On the river bank next to the Place de la Bourse (stock exchange), the Mirroir d’Eau is the largest reflecting pool in the world – and is particularly impressive at night. Reflecting both the sun and the historic buildings, this area adjacent to the former royal palace is popular for a morning or afternoon stroll.

3. St. Andre's Cathedral

In the heart of old Bordeaux, the cathedral is both dramatic and historic. It is a UNESCO World Heritage site and a stop for pilgrims en the route to Santiago de Compostella. It was consecrated in 1096 but only one original wall remains. Most of the building dates from the 14th – 15th centuries and is adjacent to the Pey-Berland tower.

4. Place de Quincones

Covering 31 acres, Quinconces is the largest square in Europe and has several monuments and fountains, including the Monument  Aux Girondins column built from 1894-1902 to honour local patriots who died during the French Revolution.
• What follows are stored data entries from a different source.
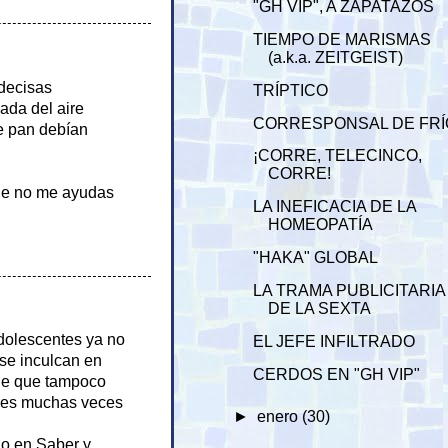
"GH VIP", A ZAPATAZOS
TIEMPO DE MARISMAS
(a.k.a. ZEITGEIST)
ndecisas
TRÍPTICO
ada del aire
CORRESPONSAL DE FRÍ
de pan debían
¡CORRE, TELECINCO,
CORRE!
ue no me ayudas
LA INEFICACIA DE LA
HOMEOPATÍA
"HAKA" GLOBAL
LA TRAMA PUBLICITARIA
DE LA SEXTA
adolescentes ya no
EL JEFE INFILTRADO
 se inculcan en
CERDOS EN "GH VIP"
 de que tampoco
adres muchas veces
►
enero
(30)
o en Saber y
In summer, circuses are held here. The area is a major transport hub with two tramlines intersecting.

5. City tours

Take an exploratory journey either by bus, the ubiquitous “petit train” or on the modern tramway system, to take in some of the city's 362 historic monuments (second only to French capital Paris). Some buildings survive from Roman times and there are a massive number of impressive edifices from the 18th century.  

6. The Public Garden

Created in the 18th century, Bordeaux's golden era thanks to the wine trade, the 11-hectare Jardin Public in the leafy Chartrons and Saint-Seurin districts is a green space that has morphed from formal garden to a more English-style space with a pond and ducks. 

7. Guignol Guerin

It doesn't get much more French than this show featuring traditional puppets. Founded in 1853, Guignol Guerin is the oldest puppet theatre in France and features tales of everyday French life using wooden marionette characters dressed in colourful costumes. Great for a day out with kids. 

8. Visit vineyards

Take a tour to one of the many vineyard regions that surround Bordeaux. The medieval village of Saint-Emilion, 35km away, is a very good day-trip destination, a lively but beautiful old commune dotted with wine bars, restaurants, old churches and small hotels. 

9. Head to Arcachon 

Arcachon Bay, 65km out of Bordeaux, is a marine sanctuary known for the quality of its oysters.  The nearby and spectacular Dune Du Pilat is the largest sand dune in Europe. Besides oysters, the bay has many seashells, spectacular bird life. The town of Arcachon is a popular resort. 

10. The Wine School

Bordeaux's riches were all built on wines sent around the world from the region's vineyards. Taste and learn over two hours or seven days at the Ecole du Vin, which offers a range of tasting workshops and is right in the centre of town opposite the tourism office.